Carried interest refers to a longstanding Wall Street tax break that let many private equity and hedge fund financiers pay the lower capital gains tax rate on much of their income, instead of the higher income tax rate paid by wage-earners.
President Donald Trump vowed to close the loophole during the 2016 presidential election campaign.
Republican tax legislation signed into law by Trump in December required fund managers to hold investments for at least three years before becoming eligible for the lower capital gains rate, but it exempted corporations.

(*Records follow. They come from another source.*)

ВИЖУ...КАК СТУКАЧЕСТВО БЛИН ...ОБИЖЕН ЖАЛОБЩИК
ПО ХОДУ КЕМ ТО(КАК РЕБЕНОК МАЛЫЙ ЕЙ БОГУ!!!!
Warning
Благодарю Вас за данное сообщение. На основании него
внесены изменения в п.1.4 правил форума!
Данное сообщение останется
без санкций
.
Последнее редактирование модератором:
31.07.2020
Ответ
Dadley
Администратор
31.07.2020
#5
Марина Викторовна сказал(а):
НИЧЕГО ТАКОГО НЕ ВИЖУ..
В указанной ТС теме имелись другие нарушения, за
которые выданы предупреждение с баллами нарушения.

Media reports soon followed saying that some investment funds were setting up pass-through entities known as S-corporations in the hopes of qualifying for the corporate exemption and skirting the carried interest restriction.
On Thursday, the Treasury and its tax-collecting Internal Revenue Service announced that forthcoming regulations will prevent S-corporations from taking advantage of the carried interest exemption.
S-corporations are a form of business entity that passes profits on to business owners as personal income.
New Treasury rules are expected to specify that the exemption applies only to C-corporations, including publicly traded companies, which pay income tax before distributing net profits to shareholders as dividends.
“We worked expeditiously to take this first step to clarify that S corporations are subject to the three-year holding period for carried interest,” Treasury Secretary Steven Mnuchin said in a statement.
The American Investment Council, which represents private equity investors, welcomed Treasury’s guidance, saying in a statement that the government’s position“correctly clarifies the intent of the law.”